--- DATA UNDER STUDY ---
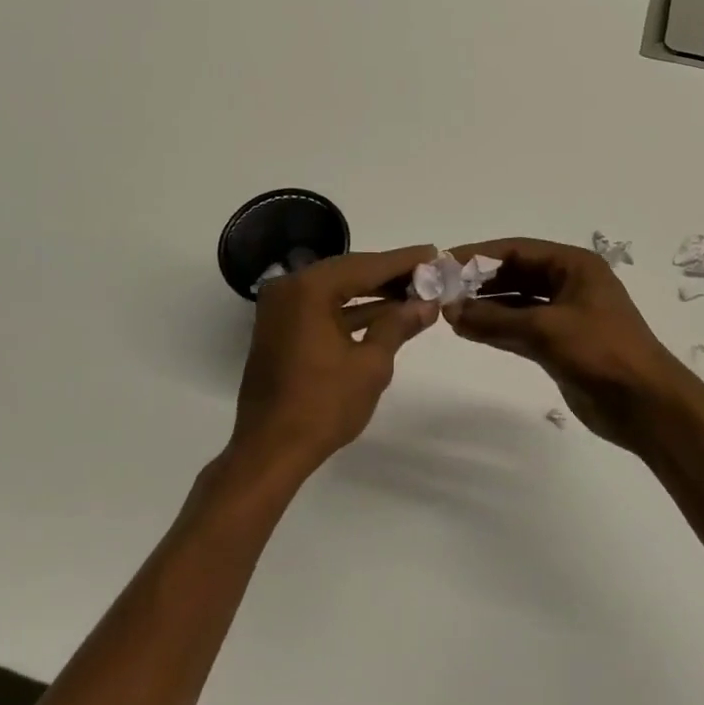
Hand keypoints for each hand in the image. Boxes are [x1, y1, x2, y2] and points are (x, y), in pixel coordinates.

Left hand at [230, 244, 440, 476]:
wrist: (270, 451)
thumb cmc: (323, 406)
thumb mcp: (370, 364)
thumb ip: (398, 325)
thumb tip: (427, 303)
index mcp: (309, 289)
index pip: (366, 266)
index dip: (403, 261)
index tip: (433, 253)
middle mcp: (290, 289)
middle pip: (350, 272)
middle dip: (390, 275)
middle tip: (427, 273)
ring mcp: (281, 309)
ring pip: (336, 290)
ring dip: (373, 293)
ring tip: (414, 293)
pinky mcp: (280, 329)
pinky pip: (322, 308)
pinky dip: (351, 311)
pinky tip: (385, 315)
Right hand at [444, 238, 693, 448]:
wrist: (646, 406)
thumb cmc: (601, 352)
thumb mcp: (546, 330)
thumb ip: (495, 319)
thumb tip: (450, 310)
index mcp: (574, 265)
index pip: (518, 250)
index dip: (479, 255)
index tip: (444, 263)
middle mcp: (569, 283)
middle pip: (516, 274)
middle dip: (480, 282)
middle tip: (441, 291)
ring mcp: (565, 315)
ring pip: (517, 303)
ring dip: (486, 307)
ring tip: (449, 312)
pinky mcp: (561, 344)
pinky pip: (521, 328)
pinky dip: (497, 329)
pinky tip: (469, 331)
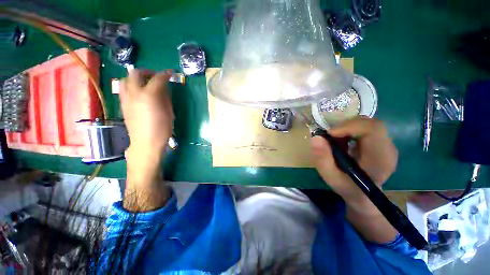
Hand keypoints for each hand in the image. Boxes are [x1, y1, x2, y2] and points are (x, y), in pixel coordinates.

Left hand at [120, 70, 173, 154]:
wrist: (146, 142)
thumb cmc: (162, 129)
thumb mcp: (169, 112)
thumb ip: (165, 97)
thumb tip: (164, 89)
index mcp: (149, 96)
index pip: (157, 78)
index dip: (165, 74)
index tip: (170, 73)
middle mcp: (134, 93)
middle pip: (136, 73)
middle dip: (147, 72)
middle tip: (156, 77)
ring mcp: (126, 98)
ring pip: (126, 79)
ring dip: (136, 78)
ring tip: (145, 84)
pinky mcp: (123, 104)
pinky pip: (124, 89)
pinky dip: (132, 86)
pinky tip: (139, 94)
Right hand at [310, 117, 397, 205]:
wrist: (364, 196)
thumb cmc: (348, 188)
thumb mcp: (331, 177)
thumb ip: (322, 159)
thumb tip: (315, 137)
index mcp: (381, 159)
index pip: (373, 129)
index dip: (349, 126)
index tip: (329, 134)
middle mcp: (388, 148)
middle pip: (370, 123)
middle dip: (345, 126)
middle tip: (329, 137)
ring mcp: (386, 144)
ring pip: (366, 123)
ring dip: (346, 128)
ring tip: (335, 142)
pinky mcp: (380, 142)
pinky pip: (364, 128)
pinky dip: (349, 131)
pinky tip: (342, 143)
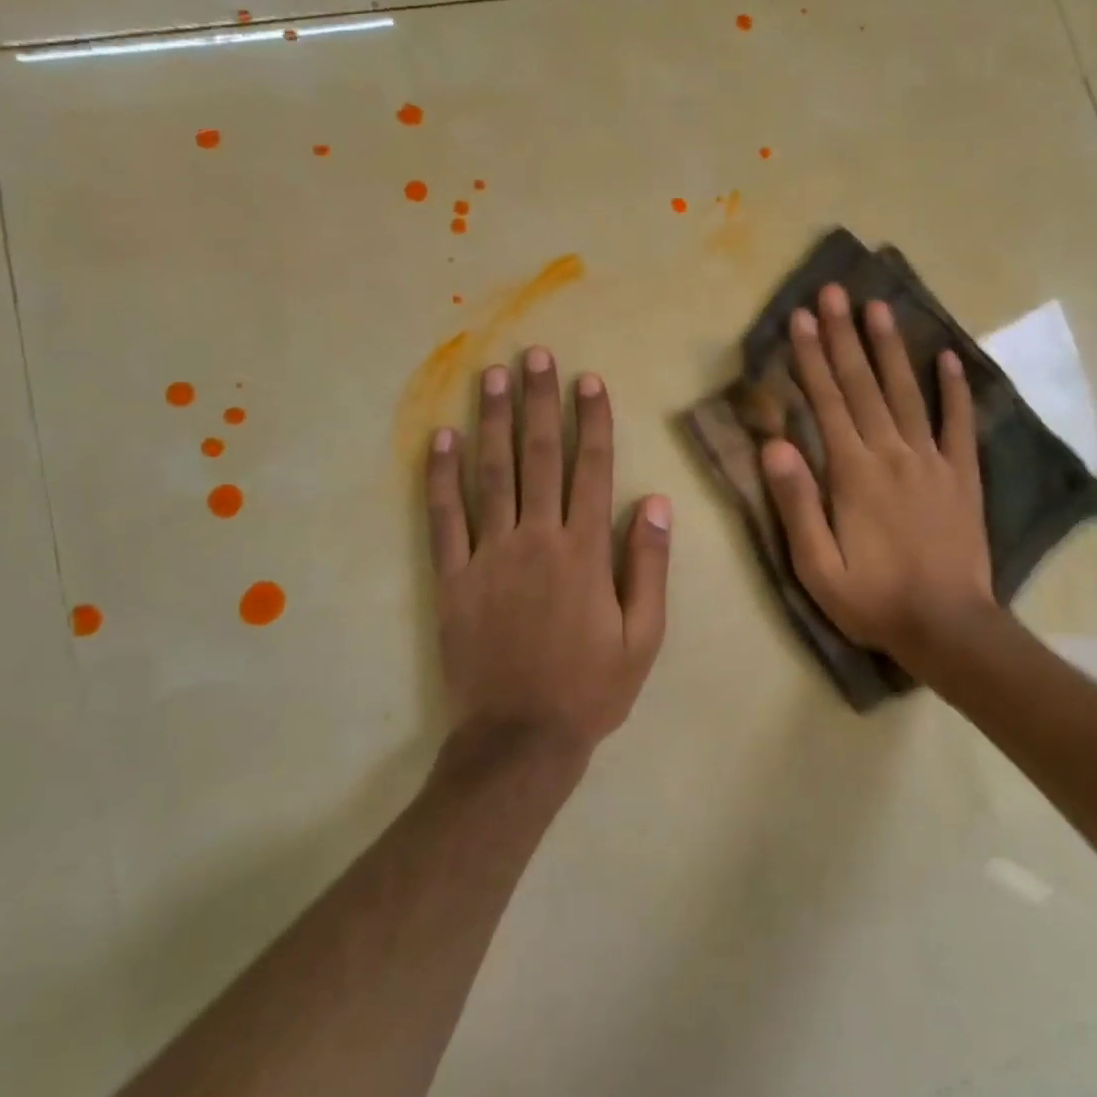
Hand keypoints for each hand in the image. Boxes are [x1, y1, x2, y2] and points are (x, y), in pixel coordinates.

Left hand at [425, 348, 671, 753]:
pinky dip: (440, 477)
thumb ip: (649, 566)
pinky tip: (441, 438)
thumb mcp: (644, 636)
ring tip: (491, 376)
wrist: (520, 740)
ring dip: (492, 421)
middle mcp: (536, 540)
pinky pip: (443, 519)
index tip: (588, 381)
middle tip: (536, 355)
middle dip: (539, 402)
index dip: (591, 421)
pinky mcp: (452, 578)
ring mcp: (488, 556)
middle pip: (537, 457)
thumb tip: (655, 502)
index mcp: (584, 552)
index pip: (591, 469)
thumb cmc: (591, 689)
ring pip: (490, 475)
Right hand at [759, 284, 994, 668]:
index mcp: (853, 474)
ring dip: (891, 348)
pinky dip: (955, 389)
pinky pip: (959, 424)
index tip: (801, 319)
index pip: (827, 403)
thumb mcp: (817, 567)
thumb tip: (775, 446)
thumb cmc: (873, 600)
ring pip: (908, 393)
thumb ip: (796, 504)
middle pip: (864, 386)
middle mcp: (893, 454)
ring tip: (879, 307)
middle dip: (844, 336)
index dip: (811, 358)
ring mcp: (932, 461)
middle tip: (833, 292)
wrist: (948, 627)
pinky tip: (949, 358)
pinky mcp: (963, 476)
---
YOUR TASK -
All that is wanted is a faithful reproduction of the line above with "ring tip: (414, 293)", the line with "pinky tip: (469, 331)", and every line in between.

EXERCISE OUTPUT -
ring tip: (414, 293)
pinky mcp: (280, 329)
pinky pip: (322, 308)
pinky dip: (351, 311)
pinky tip: (385, 315)
Right hand at [444, 238, 693, 448]:
wrist: (646, 406)
thumb cmc: (601, 352)
thumb mcp: (546, 330)
thumb ip: (495, 319)
thumb tip: (450, 310)
index mcp: (574, 265)
index pip: (518, 250)
index dip: (479, 255)
index tip: (444, 263)
middle mcp: (569, 283)
middle pip: (516, 274)
middle dip: (480, 282)
middle tip: (441, 291)
ring mcp: (565, 315)
ring pip: (517, 303)
ring dip: (486, 307)
ring tip: (449, 312)
pinky mcp: (561, 344)
pinky pip: (521, 328)
pinky dip: (497, 329)
pinky tip: (469, 331)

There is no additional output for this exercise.